Der spanische Chefarzt

1. KAPITEL

Sie hatte vergessen, wie sehr sie es hasste, nach Hause zu kommen.

Katy atmete schneller, als sie sich in dem sorgfältig gepflegten Garten umsah, wo Menschen in Grüppchen zusammenstanden, Champagner schlürften und plauderten. Der Duft der Blüten vermischte sich mit dem Geruch frisch gemähten Grases – ein perfekter englischer Sommertag.

Katy jedoch fühlte sich erschöpft und angespannt. Sie sehnte sich nach der Geborgenheit ihres Londoner Apartments am Fluss.

Nur wegen ihrer Mutter war sie hergekommen.

„Herzlichen Glückwunsch, Dr. Westerling!“

Als sie die vertraute Stimme hinter sich hörte, drehte Katy sich erleichtert um. Beim Anblick ihrer Schwester blieb ihr der Mund allerdings offen stehen.

„Was hast du denn mit deinem Haar gemacht?“

Elizabeth, genannt Libby, schüttelte ihre lange Mähne und grinste etwas boshaft. „Das soll eine Überraschung für Dad sein. Der Farbton nennt sich Erdbeerblond. Gefällt er dir?“

„Es ist pink“, stellte Katy mit schwacher Stimme fest. Libbys Grinsen wurde breiter.

„Ich weiß. Großartig, oder?“ Ihr Blick wanderte herausfordernd über die durchweg konservativ gekleidete Menge. Kopfschüttelnd betrachtete Katy die für gewöhnlich leuchtend blonde Haarpracht ihrer Schwester.

„Wäscht sich das raus?“

„Na klar.“ Schnell griff Libby sich ein Glas Champagner von einem der Tabletts, die die Kellner durch den Garten trugen. „Aber bestimmt nicht, bevor ich unserem verehrten Vater damit einen Heidenschreck versetzt habe.“

Bei dem Gedanken an den Zorn ihres Vaters verstärkte sich Katys Anspannung. „Du legst es immer darauf an, ihn zu provozieren.
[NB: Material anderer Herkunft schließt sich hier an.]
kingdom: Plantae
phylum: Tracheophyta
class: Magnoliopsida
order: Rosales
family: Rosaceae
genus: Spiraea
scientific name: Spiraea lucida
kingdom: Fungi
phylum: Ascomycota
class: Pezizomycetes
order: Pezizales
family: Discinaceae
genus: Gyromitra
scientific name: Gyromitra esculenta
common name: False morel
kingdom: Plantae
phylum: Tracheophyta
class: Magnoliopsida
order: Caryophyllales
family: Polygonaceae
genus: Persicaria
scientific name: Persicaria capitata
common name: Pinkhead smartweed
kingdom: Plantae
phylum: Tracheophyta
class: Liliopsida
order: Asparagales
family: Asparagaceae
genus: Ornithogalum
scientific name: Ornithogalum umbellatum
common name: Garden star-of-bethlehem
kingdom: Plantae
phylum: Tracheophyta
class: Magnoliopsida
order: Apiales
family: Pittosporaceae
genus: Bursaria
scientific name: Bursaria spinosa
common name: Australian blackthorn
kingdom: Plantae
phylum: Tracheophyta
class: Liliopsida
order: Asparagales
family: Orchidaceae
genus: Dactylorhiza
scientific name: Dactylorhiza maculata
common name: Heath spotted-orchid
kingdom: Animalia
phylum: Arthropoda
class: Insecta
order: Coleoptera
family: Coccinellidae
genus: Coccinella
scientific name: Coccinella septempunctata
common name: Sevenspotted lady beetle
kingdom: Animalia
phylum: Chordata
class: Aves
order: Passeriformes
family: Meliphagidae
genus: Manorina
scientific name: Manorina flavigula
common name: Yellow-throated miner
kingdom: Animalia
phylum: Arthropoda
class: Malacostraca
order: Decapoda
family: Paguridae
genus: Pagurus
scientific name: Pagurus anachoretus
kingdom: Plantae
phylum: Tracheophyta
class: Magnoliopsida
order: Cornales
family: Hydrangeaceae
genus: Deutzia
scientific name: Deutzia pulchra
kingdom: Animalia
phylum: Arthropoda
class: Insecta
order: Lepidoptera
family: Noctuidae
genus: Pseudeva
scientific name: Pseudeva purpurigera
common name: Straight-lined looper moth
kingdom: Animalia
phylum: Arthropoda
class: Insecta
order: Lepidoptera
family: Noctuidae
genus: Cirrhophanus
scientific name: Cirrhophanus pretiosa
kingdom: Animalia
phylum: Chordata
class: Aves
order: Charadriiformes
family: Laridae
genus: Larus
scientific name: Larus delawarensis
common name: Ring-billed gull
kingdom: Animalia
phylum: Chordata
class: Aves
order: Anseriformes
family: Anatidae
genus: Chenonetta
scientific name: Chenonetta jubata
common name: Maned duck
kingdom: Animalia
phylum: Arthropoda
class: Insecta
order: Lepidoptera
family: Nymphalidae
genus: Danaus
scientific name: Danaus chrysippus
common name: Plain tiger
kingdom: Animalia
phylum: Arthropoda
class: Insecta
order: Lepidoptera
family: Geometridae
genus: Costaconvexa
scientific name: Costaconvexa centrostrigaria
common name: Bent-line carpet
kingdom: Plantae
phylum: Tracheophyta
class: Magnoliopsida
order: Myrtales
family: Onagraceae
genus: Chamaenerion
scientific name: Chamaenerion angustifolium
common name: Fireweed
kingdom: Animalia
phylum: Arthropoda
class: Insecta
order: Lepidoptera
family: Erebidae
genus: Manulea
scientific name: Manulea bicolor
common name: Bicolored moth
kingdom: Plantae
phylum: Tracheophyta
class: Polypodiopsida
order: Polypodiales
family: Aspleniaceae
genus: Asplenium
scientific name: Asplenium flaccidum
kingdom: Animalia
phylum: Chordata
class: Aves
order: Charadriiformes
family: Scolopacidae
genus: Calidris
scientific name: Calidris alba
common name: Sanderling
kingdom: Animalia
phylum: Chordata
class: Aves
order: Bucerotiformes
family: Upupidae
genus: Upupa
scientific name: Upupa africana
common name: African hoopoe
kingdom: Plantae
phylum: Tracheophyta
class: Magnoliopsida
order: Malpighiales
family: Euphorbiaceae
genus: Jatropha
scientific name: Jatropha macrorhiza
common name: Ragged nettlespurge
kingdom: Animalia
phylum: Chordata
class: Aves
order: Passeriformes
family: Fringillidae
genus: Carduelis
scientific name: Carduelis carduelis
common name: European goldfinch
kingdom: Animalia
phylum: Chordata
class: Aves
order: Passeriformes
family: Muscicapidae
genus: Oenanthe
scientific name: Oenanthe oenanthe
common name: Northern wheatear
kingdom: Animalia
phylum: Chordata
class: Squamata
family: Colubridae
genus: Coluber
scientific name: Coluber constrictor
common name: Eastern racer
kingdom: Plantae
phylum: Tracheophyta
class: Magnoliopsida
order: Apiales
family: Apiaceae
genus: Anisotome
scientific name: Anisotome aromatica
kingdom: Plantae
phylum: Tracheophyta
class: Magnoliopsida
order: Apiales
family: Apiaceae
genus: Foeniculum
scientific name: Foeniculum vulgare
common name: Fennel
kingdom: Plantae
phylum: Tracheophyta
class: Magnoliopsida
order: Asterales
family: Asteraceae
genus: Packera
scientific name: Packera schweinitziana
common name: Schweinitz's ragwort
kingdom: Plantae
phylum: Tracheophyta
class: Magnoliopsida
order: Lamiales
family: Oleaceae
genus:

Hättest du nicht wenigstens ein etwas längeres Kleid anziehen können?“

„Auf keinen Fall.“ Demonstrativ bewegte Libby die Hüften. „Meinst du, er weiß es zu würdigen?“

Katy musterte das eng anliegende Kleid, das Libbys schlanke Beine beinahe in ihrer ganzen Länge enthüllte. In einem Nachtclub wäre es vielleicht ein angemessenes Outfit gewesen, aber ganz sicher nicht auf dieser Gartenparty.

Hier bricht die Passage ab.